Many major media support AIDS policy, so they are rushing to do damage
control. On 1/22/01 "Sixty Minutes" hinted that gay and bisexual men might
be held more accountable for their sex lives now that the drugs are going
away. CBS made a big thing of alleged new "sub-Saharan infection rates" in
San Francisco (it neglected to mention that the S.F. Dept. of Public Health
statistics are being challenged as deliberately inflated in order to get
funding...as are similar new figures for young black gay men across the
country).
The same threat of "escalated accountability" also faces non-gays who happen
to have that X on their piece of paper. How will they feel when the
government finally takes off the velvet glove? With "effective treatment"
waning as an option, and no HIV vaccine in sight, and a right-wing President
in office, plus an Attorney General who is not only anti-gay but
anti-contraception (meaning he doesn't approve of condoms), it doesn't take a
rocket scientist -- or even a virologist -- to see that legislation will move
towards harsher surveillance and restriction of sexual activity by HIV+
people.
The other day, after a month of silence, my friend called me up.

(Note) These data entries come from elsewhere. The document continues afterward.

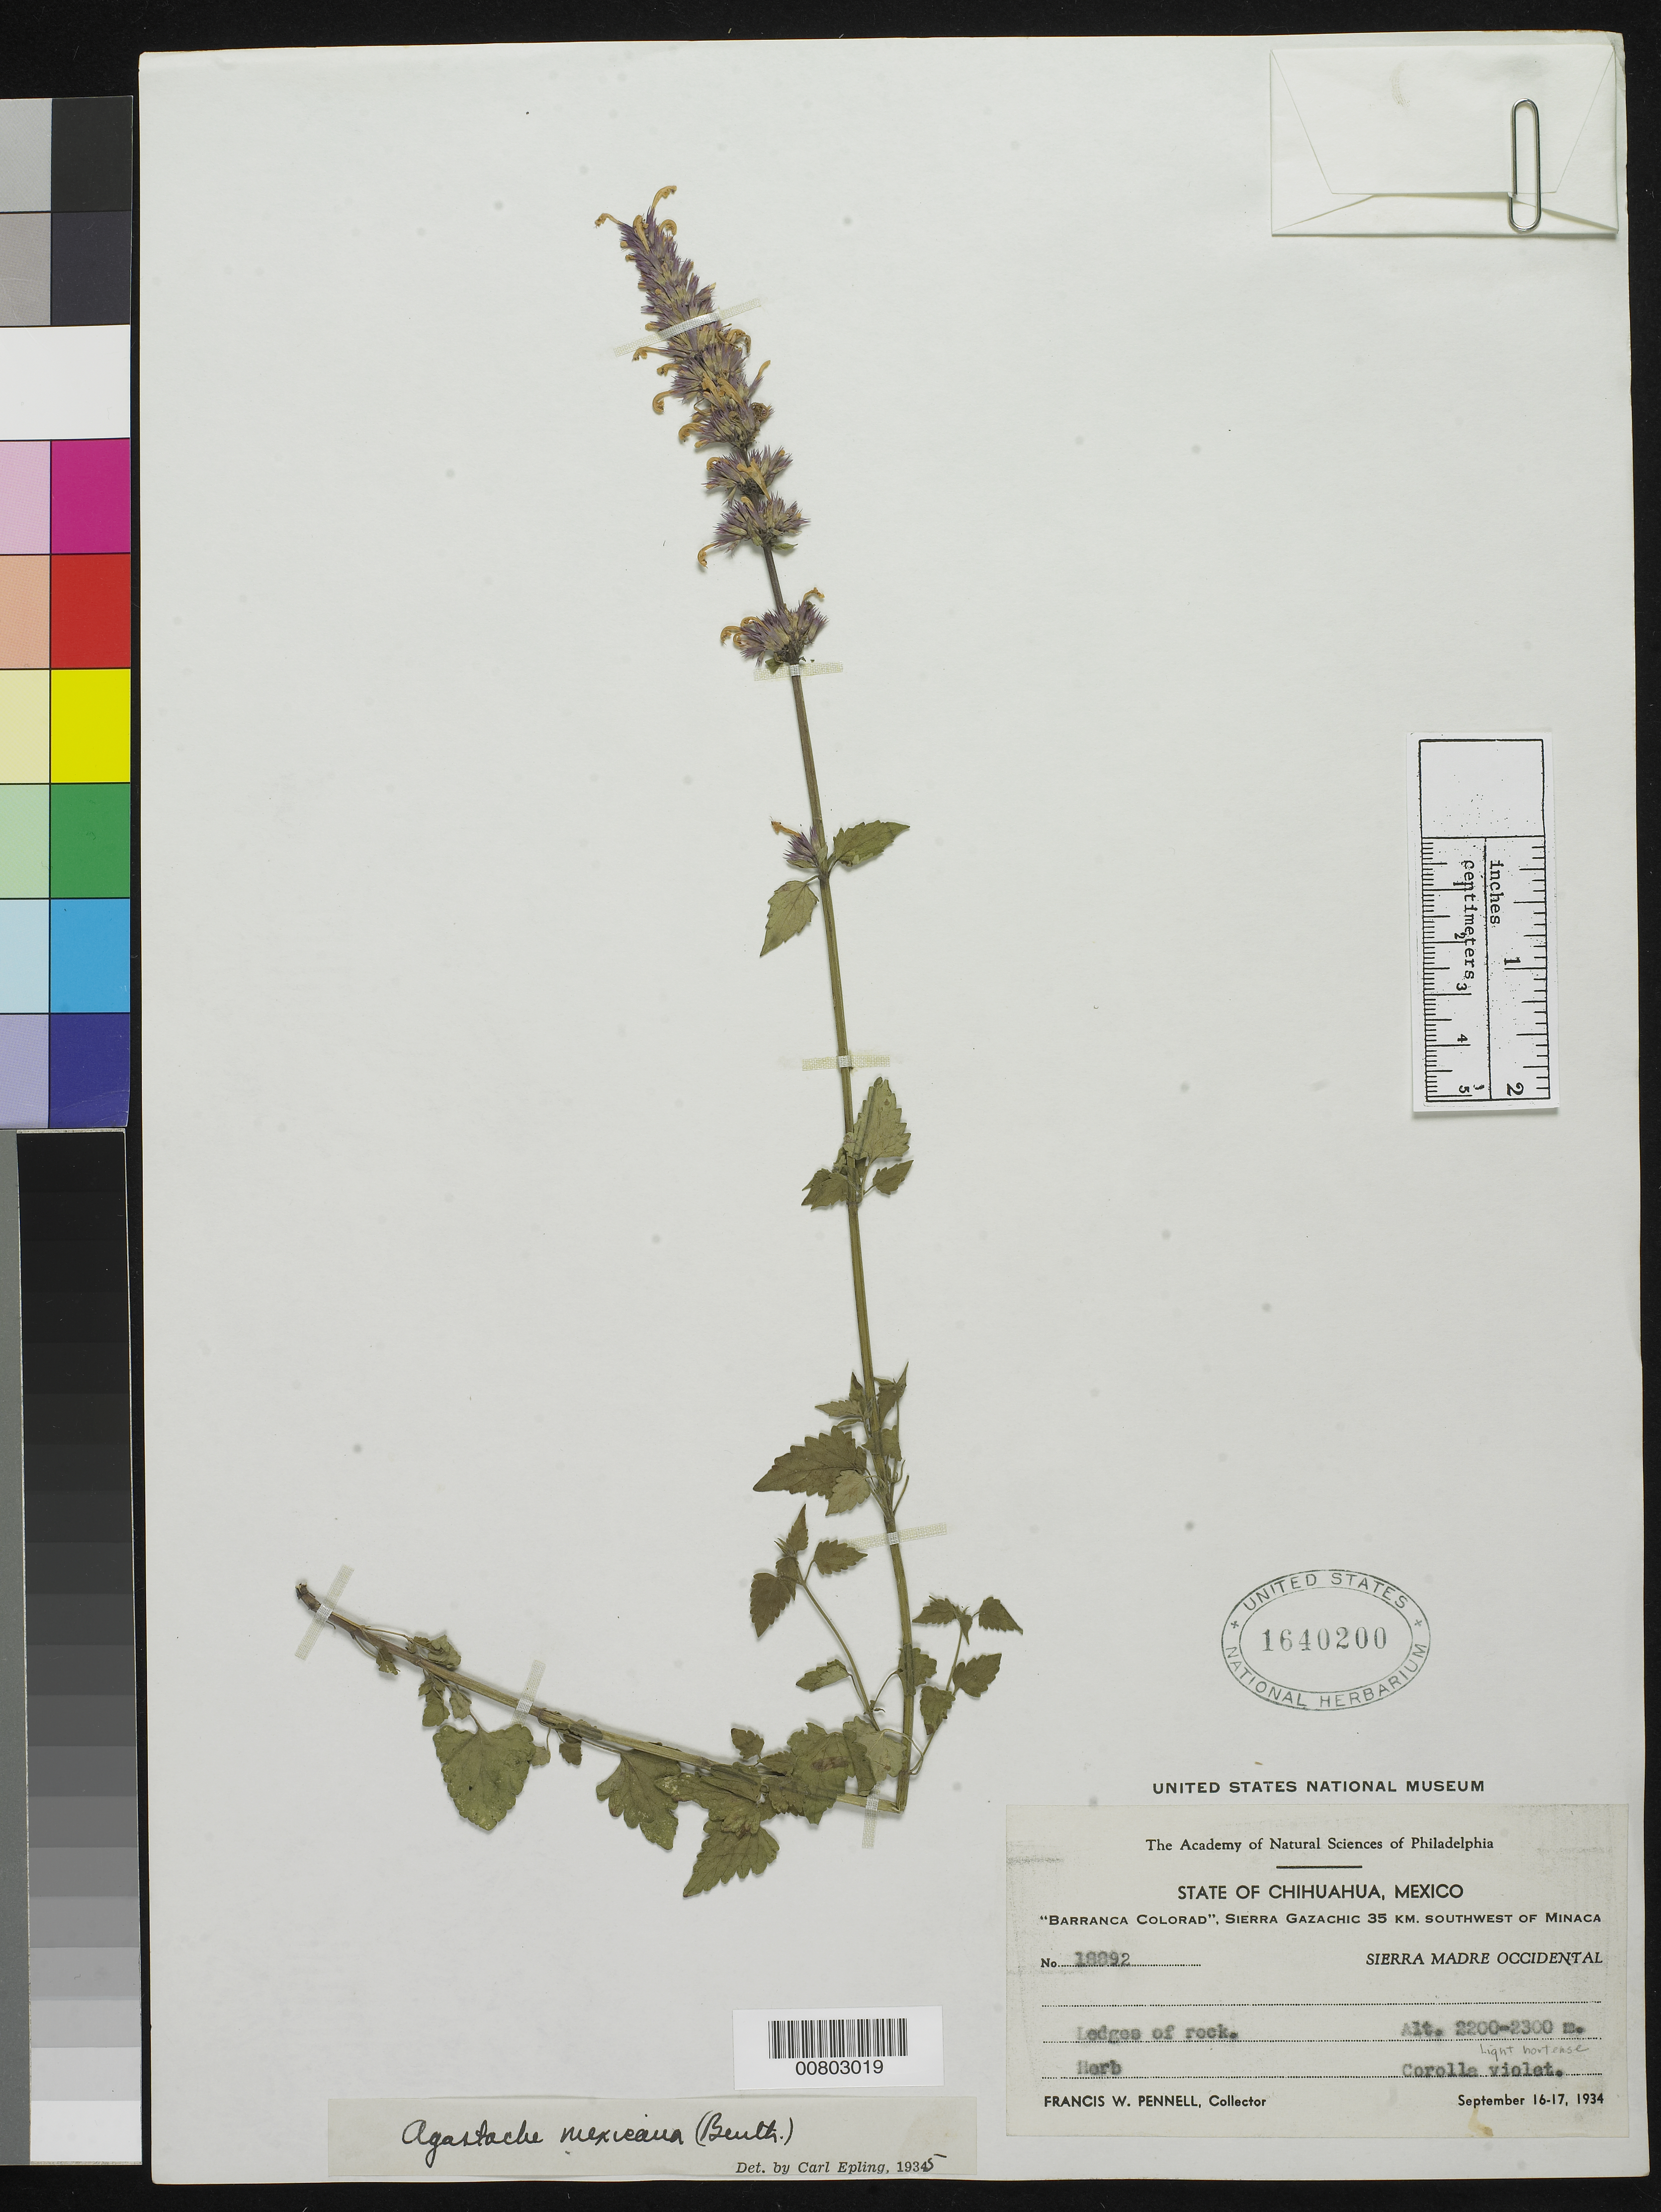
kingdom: Plantae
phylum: Tracheophyta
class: Magnoliopsida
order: Lamiales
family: Lamiaceae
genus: Agastache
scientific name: Agastache mexicana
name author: (Kunth) Lint & Epling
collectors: F. W. Pennell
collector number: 18892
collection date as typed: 16 Sep 1934 to 17 Sep 1934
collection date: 1934-09-16/1934-09-17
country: Mexico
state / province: Chihuahua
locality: Barranca Colorad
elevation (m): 2300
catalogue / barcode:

He had
calmed down somewhat, gotten a new job, and could laugh about his emotional
funk. In his calmer state, he had been pondering the headlines about the
drugs. As per my policy of never giving medical advice, I simply listened to
what he had to say, like a journalist is supposed to do.
"I'm looking at everything that's going on with the drugs," he said, "and I
don't know what to think. So I'm not going into treatment right now. There
doesn't seem to be any point."
A human response, to politics created by humans.